Task objective :: The answer must consist of every record, printed exactly as it stands.

Task input ::
+---+

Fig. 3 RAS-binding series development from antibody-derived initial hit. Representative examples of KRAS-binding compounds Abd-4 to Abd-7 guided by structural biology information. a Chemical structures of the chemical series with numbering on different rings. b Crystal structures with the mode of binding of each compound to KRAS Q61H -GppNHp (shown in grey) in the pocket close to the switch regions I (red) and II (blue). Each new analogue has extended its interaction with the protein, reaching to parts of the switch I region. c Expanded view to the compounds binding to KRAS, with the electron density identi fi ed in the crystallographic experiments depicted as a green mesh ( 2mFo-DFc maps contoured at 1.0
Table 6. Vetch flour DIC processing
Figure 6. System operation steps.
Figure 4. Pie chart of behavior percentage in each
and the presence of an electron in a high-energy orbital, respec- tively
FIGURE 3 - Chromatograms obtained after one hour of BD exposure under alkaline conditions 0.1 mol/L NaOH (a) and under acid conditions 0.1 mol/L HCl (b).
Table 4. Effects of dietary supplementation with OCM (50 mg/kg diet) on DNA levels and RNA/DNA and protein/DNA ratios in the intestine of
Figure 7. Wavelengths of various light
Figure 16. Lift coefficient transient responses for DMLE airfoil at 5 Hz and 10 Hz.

+---+

Exercise solution ::
Fig. 3 RAS-binding series development from antibody-derived initial hit. Representative examples of KRAS-binding compounds Abd-4 to Abd-7 guided by structural biology information. a Chemical structures of the chemical series with numbering on different rings. b Crystal structures with the mode of binding of each compound to KRAS Q61H -GppNHp (shown in grey) in the pocket close to the switch regions I (red) and II (blue). Each new analogue has extended its interaction with the protein, reaching to parts of the switch I region. c Expanded view to the compounds binding to KRAS, with the electron density identi fi ed in the crystallographic experiments depicted as a green mesh ( 2mFo-DFc maps contoured at 1.0
Table 6. Vetch flour DIC processing
Figure 6. System operation steps.
Figure 4. Pie chart of behavior percentage in each
and the presence of an electron in a high-energy orbital, respec- tively
FIGURE 3 - Chromatograms obtained after one hour of BD exposure under alkaline conditions 0.1 mol/L NaOH (a) and under acid conditions 0.1 mol/L HCl (b).
Table 4. Effects of dietary supplementation with OCM (50 mg/kg diet) on DNA levels and RNA/DNA and protein/DNA ratios in the intestine of
Figure 7. Wavelengths of various light
Figure 16. Lift coefficient transient responses for DMLE airfoil at 5 Hz and 10 Hz.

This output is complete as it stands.